In a fundamental way, the Integrated Childhood Development Service (ICDS) has not worked. To quote a World Bank (WB) report, ‘More attention has been given to increasing coverage than to improving the quality of service delivery and to distributing food rather than changing family-based feeding and caring behavior. This has resulted in limited impact.’
Launched in 1975, the ICDS is the world’s biggest programme for maternal and child health and nutrition. According to the programme, an anganwadi centre with one teacher and an assistant are made available for every 1,000 people. Each centre has to provide nutritional care to pregnant women and all children aged up to six years. Anganwadi centres also provide daily pre-school childcare and education.
Stating that there is a mismatch between the programme’s intentions and its actual implementation, the WB report defines the key mismatches thus:
The dominant focus on food supplementation is to the detriment of other tasks envisaged in the program which are crucial for improving child nutritional outcomes.
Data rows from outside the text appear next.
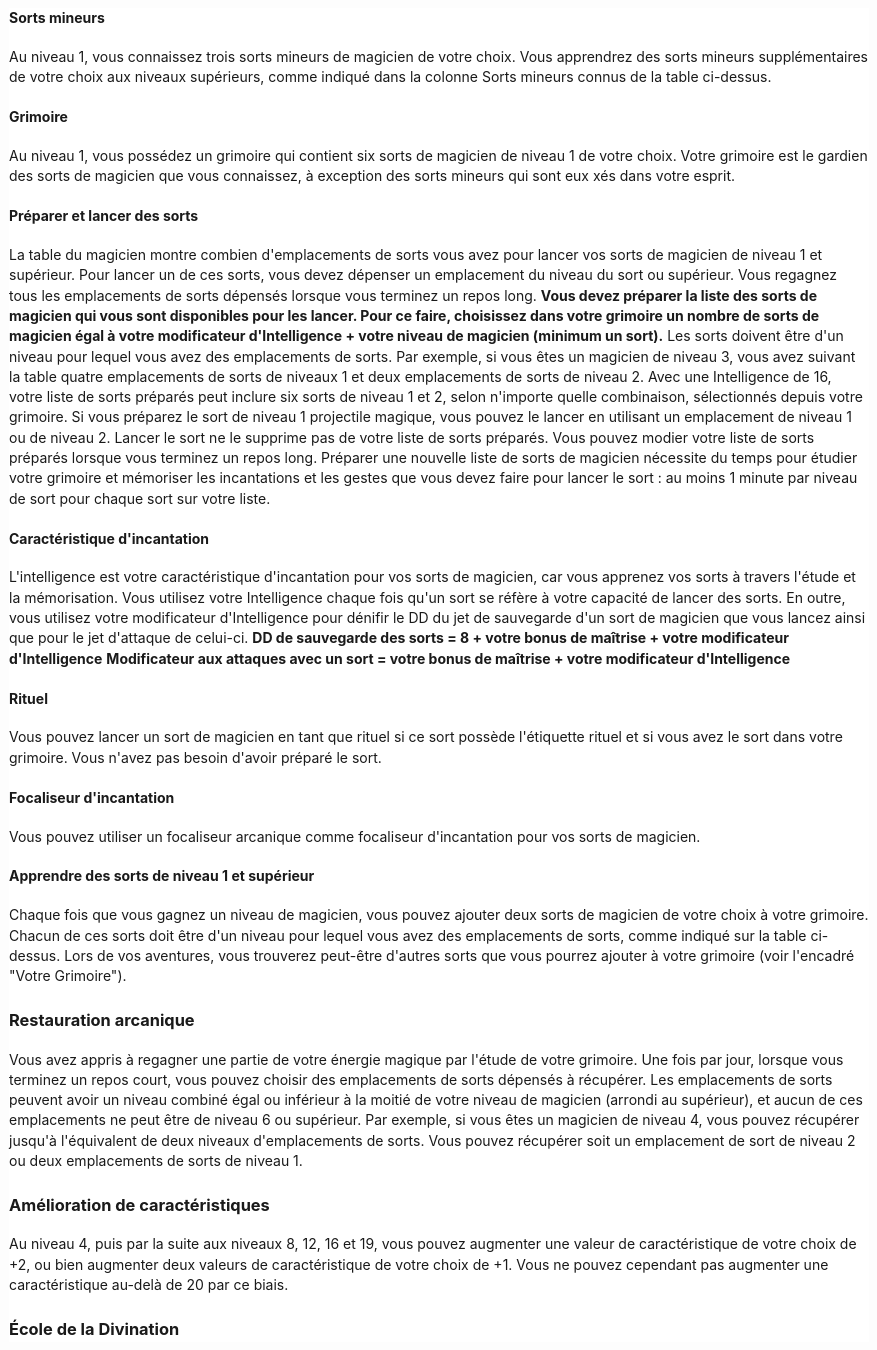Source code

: #### Sorts mineurs 
Au niveau 1, vous connaissez trois sorts mineurs de magicien de votre choix. Vous apprendrez des sorts mineurs supplémentaires de votre choix aux niveaux supérieurs, comme indiqué dans la colonne Sorts mineurs connus de la table ci-dessus.
#### Grimoire 
Au niveau 1, vous possédez un grimoire qui contient six sorts de magicien de niveau 1 de votre choix. Votre grimoire est le gardien des sorts de magicien que vous connaissez, à exception des sorts mineurs qui sont eux xés dans votre esprit.
#### Préparer et lancer des sorts 
La table du magicien montre combien d'emplacements de sorts vous avez pour lancer vos sorts de magicien de niveau 1 et supérieur. Pour lancer un de ces sorts, vous devez dépenser un emplacement du niveau du sort ou supérieur. Vous regagnez tous les emplacements de sorts dépensés lorsque vous terminez un repos long.
**Vous devez préparer la liste des sorts de magicien qui vous sont disponibles pour les lancer. Pour ce faire, choisissez dans votre grimoire un nombre de sorts de magicien égal à votre modificateur d'Intelligence + votre niveau de magicien (minimum un sort).** Les sorts doivent être d'un niveau pour lequel vous avez des emplacements de sorts. Par exemple, si vous êtes un magicien de niveau 3, vous avez suivant la table quatre emplacements de sorts de niveaux 1 et deux emplacements de sorts de niveau 2. Avec une Intelligence de 16, votre liste de sorts préparés peut inclure six sorts de niveau 1 et 2, selon n'importe quelle combinaison, sélectionnés depuis votre grimoire. Si vous préparez le sort de niveau 1 projectile magique, vous pouvez le lancer en utilisant un emplacement de niveau 1 ou de niveau 2. Lancer le sort ne le supprime pas de votre liste de sorts préparés.
Vous pouvez modier votre liste de sorts préparés lorsque vous terminez un repos long. Préparer une nouvelle liste de sorts de magicien nécessite du temps pour étudier votre grimoire et mémoriser les incantations et les gestes que vous devez faire pour lancer le sort : au moins 1 minute par niveau de sort pour chaque sort sur votre liste.
#### Caractéristique d'incantation 
L'intelligence est votre caractéristique d'incantation pour vos sorts de magicien, car vous apprenez vos sorts à travers l'étude et la mémorisation. Vous utilisez votre Intelligence chaque fois qu'un sort se réfère à votre capacité de lancer des sorts. En outre, vous utilisez votre modificateur d'Intelligence pour dénifir le DD du jet de sauvegarde d'un sort de magicien que vous lancez ainsi que pour le jet d'attaque de celui-ci.
**DD de sauvegarde des sorts = 8 + votre bonus de maîtrise + votre modificateur d'Intelligence**
**Modificateur aux attaques avec un sort = votre bonus de maîtrise + votre modificateur d'Intelligence**
#### Rituel 
Vous pouvez lancer un sort de magicien en tant que rituel si ce sort possède l'étiquette rituel et si vous avez le sort dans votre grimoire. Vous n'avez pas besoin d'avoir préparé le sort.
#### Focaliseur d'incantation 
Vous pouvez utiliser un focaliseur arcanique comme focaliseur d'incantation pour vos sorts de magicien.
#### Apprendre des sorts de niveau 1 et supérieur 
Chaque fois que vous gagnez un niveau de magicien, vous pouvez ajouter deux sorts de magicien de votre choix à votre grimoire. Chacun de ces sorts doit être d'un niveau pour lequel vous avez des emplacements de sorts, comme indiqué sur la table ci-dessus. Lors de vos aventures, vous trouverez peut-être d'autres sorts que vous pourrez ajouter à votre grimoire (voir l'encadré "Votre Grimoire").
### Restauration arcanique 
Vous avez appris à regagner une partie de votre énergie magique par l'étude de votre grimoire. Une fois par jour, lorsque vous terminez un repos court, vous pouvez choisir des emplacements de sorts dépensés à récupérer. Les emplacements de sorts peuvent avoir un niveau combiné égal ou inférieur à la moitié de votre niveau de magicien (arrondi au supérieur), et aucun de ces emplacements ne peut être de niveau 6 ou supérieur. Par exemple, si vous êtes un magicien de niveau 4, vous pouvez récupérer jusqu'à l'équivalent de deux niveaux d'emplacements de sorts. Vous pouvez récupérer soit un emplacement de sort de niveau 2 ou deux emplacements de sorts de niveau 1.
### Amélioration de caractéristiques 
Au niveau 4, puis par la suite aux niveaux 8, 12, 16 et 19, vous pouvez augmenter une valeur de caractéristique de votre choix de +2, ou bien augmenter deux valeurs de caractéristique de votre choix de +1. Vous ne pouvez cependant pas augmenter une caractéristique au-delà de 20 par ce biais.
### École de la Divination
For example, not enough attention is given to improving childcare behaviors, and on educating parents how to improve nutrition using the family food budget.
Older children (between 3 years and 6 years) participate much more than younger ones and children from wealthier households participate much more than poorer ones. The program fails to preferentially target girls, lower castes or poorest villages (all of whom are at higher risk of undernutrition).
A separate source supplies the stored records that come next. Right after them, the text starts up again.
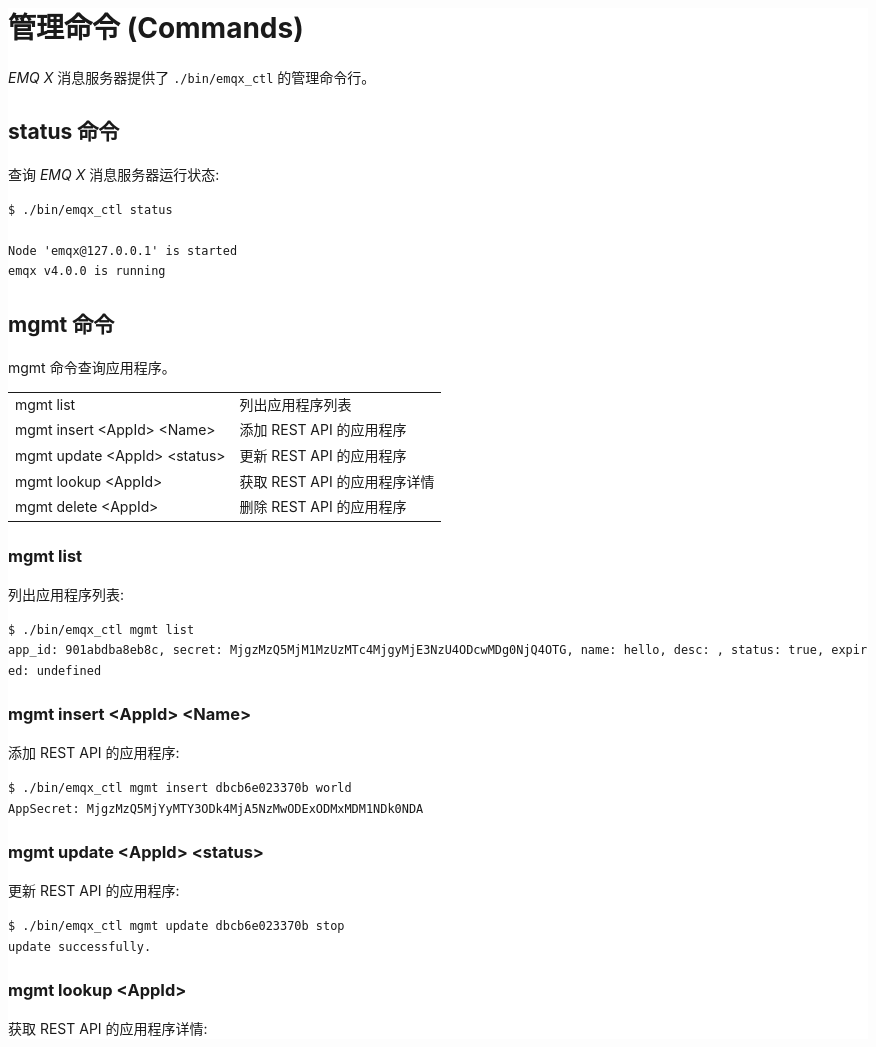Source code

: # 管理命令 (Commands)

*EMQ X* 消息服务器提供了 `./bin/emqx_ctl` 的管理命令行。

## status 命令

查询 *EMQ X* 消息服务器运行状态:

    $ ./bin/emqx_ctl status
    
    Node 'emqx@127.0.0.1' is started
    emqx v4.0.0 is running

## mgmt 命令

mgmt 命令查询应用程序。

|                                  |                     |
| -------------------------------- | ------------------- |
| mgmt list                        | 列出应用程序列表            |
| mgmt insert \<AppId\> \<Name\>   | 添加 REST API 的应用程序   |
| mgmt update \<AppId\> \<status\> | 更新 REST API 的应用程序   |
| mgmt lookup \<AppId\>            | 获取 REST API 的应用程序详情 |
| mgmt delete \<AppId\>            | 删除 REST API 的应用程序   |

### mgmt list

列出应用程序列表:

    $ ./bin/emqx_ctl mgmt list
    app_id: 901abdba8eb8c, secret: MjgzMzQ5MjM1MzUzMTc4MjgyMjE3NzU4ODcwMDg0NjQ4OTG, name: hello, desc: , status: true, expired: undefined

### mgmt insert \<AppId\> \<Name\>

添加 REST API 的应用程序:

    $ ./bin/emqx_ctl mgmt insert dbcb6e023370b world
    AppSecret: MjgzMzQ5MjYyMTY3ODk4MjA5NzMwODExODMxMDM1NDk0NDA

### mgmt update \<AppId\> \<status\>

更新 REST API 的应用程序:

    $ ./bin/emqx_ctl mgmt update dbcb6e023370b stop
    update successfully.

### mgmt lookup \<AppId\>

获取 REST API 的应用程序详情:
Although program growth was greater in underserved than well-served areas during the 1990s, the poorest states and those with the highest levels of undernutrition still have the lowest levels of program funding and coverage by ICDS activities.
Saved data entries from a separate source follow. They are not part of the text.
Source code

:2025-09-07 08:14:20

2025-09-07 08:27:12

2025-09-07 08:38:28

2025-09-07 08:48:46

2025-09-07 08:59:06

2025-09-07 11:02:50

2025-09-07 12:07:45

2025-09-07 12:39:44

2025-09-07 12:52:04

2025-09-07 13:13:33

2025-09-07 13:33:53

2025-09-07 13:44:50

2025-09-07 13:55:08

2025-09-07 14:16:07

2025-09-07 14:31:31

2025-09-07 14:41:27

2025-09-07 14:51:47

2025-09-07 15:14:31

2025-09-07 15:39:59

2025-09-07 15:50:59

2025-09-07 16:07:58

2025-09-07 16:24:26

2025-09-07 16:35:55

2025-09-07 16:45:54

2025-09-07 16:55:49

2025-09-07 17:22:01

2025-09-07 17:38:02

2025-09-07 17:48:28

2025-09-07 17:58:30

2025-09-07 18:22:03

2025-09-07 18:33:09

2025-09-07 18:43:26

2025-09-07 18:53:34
In addition to these mismatches, the programme faces substantial operational challenges – among these, inadequate worker skills, shortage of equipment and poor. While the daily meals—meant to provide each child with an extra 500 calories a day—are beneficial, they do not replace the nutritional guidance the parents of young children need. Also, community workers are overburdened, because they are expected to provide preschool education to four-to-six-year-olds as well as nutrition services to all children under six, with the consequence that most children under three—the group that suffers most from malnutrition and who the government should be targeting most seriously—do not get micronutrient supplements. Moreover, most of their parents are not reached with counselling on better feeding and childcare practices. It does not help matters that most growth retardation is determined by the age of two and this process is irreversible.
The ICDS is emblematic of the malaise that defines public services in India. There is nothing exceptional here. Nothing of the deviant. None whatsoever of the worm in the apple. At the moment, the worms dominate.
There is a way out, though. There always is. Sometimes, there is more than one way. The fact that there are examples—however stray—of successful interventions (Bellary district in Karnataka) and innovations/variations in ICDS from several states (the Integrated Nutrition and Health Project [INHP] in nine states, the Dular scheme in Bihar, and the Tamil Nadu Integrated Nutrition Project [TINP] in Tamil Nadu) suggest that the promise for better implementation and for real impact holds.